Task data:
* * * *

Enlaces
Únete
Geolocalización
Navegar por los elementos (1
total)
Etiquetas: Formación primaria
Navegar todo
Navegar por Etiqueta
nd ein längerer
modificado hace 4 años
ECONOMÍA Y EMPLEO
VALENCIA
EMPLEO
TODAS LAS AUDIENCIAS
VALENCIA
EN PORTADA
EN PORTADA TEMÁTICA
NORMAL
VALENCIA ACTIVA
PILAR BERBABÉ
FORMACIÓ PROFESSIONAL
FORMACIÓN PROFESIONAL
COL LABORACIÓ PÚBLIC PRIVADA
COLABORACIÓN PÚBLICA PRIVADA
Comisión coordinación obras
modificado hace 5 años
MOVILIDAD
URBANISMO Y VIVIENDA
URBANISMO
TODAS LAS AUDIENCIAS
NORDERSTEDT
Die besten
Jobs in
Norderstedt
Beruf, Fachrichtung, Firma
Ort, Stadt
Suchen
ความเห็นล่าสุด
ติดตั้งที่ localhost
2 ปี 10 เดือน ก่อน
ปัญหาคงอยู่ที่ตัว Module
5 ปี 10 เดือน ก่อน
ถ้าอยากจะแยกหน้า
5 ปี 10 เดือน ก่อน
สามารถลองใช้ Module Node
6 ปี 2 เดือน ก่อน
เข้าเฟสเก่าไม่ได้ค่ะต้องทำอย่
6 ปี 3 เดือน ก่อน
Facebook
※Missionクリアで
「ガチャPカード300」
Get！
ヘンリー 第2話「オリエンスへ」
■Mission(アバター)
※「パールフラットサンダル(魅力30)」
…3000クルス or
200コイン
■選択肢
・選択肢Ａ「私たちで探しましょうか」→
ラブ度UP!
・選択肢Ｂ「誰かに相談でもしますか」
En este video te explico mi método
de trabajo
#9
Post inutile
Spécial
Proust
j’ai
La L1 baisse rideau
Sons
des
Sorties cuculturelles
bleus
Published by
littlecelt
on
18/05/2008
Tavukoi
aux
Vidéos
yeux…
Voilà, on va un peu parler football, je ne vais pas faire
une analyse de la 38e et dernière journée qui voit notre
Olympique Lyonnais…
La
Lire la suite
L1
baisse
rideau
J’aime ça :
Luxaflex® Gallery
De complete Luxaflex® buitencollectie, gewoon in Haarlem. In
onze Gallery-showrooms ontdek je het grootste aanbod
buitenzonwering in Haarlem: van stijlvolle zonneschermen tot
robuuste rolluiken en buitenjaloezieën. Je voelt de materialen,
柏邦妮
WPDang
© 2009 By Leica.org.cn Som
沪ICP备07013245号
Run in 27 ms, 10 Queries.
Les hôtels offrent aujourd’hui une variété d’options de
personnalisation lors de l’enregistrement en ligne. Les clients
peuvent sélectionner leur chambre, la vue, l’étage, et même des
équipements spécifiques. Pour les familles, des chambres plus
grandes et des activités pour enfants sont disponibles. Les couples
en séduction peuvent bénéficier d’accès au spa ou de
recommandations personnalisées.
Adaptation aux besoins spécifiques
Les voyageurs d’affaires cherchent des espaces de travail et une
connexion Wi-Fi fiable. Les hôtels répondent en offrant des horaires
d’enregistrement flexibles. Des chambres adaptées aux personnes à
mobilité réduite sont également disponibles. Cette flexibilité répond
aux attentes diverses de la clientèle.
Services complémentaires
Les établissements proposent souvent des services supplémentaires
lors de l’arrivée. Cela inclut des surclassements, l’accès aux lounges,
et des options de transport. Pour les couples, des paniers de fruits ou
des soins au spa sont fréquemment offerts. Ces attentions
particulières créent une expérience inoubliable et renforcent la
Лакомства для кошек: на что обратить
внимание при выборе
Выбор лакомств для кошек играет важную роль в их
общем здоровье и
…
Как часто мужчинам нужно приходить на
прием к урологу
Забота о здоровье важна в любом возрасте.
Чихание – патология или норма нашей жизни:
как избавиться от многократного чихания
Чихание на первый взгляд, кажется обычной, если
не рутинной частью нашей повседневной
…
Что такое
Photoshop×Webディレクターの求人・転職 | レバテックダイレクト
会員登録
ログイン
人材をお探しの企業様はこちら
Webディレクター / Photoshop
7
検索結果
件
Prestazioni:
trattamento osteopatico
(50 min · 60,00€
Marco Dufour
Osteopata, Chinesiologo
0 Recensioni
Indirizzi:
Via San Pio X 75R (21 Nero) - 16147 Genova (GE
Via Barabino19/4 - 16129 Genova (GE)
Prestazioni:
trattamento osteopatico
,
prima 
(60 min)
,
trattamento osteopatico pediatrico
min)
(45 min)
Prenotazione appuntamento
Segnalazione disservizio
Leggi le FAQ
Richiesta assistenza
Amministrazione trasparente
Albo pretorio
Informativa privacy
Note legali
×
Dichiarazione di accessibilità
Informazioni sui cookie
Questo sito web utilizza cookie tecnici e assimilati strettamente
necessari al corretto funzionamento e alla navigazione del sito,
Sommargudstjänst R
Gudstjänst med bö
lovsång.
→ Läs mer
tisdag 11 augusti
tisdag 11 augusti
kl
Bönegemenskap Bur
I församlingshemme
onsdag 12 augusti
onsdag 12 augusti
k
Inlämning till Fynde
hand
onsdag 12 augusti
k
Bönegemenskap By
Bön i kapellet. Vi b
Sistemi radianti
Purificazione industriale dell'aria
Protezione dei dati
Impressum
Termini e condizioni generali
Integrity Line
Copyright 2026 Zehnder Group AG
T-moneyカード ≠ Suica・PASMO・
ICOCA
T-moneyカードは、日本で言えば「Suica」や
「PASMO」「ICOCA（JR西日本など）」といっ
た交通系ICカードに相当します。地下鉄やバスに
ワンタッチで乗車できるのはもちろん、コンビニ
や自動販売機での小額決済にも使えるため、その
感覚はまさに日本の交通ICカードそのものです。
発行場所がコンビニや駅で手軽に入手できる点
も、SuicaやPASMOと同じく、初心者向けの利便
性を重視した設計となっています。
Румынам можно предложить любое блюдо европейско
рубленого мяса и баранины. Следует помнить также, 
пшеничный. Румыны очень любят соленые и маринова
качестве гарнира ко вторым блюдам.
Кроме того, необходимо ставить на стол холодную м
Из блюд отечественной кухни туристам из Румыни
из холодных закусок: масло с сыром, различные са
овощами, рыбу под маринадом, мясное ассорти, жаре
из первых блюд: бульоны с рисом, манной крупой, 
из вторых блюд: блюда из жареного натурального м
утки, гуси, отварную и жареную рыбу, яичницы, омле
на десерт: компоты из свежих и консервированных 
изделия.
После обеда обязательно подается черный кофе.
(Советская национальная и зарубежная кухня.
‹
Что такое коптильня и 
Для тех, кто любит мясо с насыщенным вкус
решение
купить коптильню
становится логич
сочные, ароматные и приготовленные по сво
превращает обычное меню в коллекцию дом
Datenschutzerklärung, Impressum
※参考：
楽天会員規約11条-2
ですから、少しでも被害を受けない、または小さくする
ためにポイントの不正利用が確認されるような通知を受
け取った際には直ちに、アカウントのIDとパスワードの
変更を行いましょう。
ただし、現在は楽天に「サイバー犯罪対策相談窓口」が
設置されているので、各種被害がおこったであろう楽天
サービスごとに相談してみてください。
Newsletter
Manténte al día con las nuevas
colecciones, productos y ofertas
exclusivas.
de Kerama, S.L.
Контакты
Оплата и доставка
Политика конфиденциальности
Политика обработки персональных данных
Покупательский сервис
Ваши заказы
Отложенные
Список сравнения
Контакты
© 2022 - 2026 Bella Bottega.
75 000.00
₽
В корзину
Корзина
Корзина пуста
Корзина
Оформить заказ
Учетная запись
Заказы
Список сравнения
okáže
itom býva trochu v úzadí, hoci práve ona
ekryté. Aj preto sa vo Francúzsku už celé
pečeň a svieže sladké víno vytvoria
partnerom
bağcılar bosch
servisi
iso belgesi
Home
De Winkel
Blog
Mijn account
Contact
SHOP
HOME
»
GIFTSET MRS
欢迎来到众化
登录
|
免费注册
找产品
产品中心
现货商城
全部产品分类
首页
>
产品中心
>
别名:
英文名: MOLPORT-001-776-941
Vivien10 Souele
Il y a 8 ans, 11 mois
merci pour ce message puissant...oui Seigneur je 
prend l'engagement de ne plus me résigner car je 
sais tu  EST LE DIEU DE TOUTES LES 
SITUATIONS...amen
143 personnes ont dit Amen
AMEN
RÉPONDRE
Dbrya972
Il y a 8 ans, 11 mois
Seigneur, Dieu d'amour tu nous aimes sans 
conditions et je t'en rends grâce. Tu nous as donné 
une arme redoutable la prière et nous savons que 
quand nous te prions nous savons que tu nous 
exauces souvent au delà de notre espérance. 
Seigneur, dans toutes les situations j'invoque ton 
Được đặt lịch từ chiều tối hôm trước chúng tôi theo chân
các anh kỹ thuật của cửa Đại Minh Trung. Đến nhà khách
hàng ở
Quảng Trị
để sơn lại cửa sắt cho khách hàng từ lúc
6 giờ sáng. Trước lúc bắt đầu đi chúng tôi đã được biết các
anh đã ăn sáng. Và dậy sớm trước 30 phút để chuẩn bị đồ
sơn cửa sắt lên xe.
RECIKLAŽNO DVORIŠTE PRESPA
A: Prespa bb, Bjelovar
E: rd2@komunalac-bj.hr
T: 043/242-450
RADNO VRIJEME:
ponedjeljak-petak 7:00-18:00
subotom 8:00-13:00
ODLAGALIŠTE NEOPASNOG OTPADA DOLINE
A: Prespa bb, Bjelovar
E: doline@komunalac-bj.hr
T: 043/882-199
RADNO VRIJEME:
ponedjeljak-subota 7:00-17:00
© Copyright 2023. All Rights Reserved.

* * * *

Exercise brief:
Identify the lines above that contain the word "Impressum", then copy them.

Response to this exercise:
Impressum
Datenschutzerklärung, Impressum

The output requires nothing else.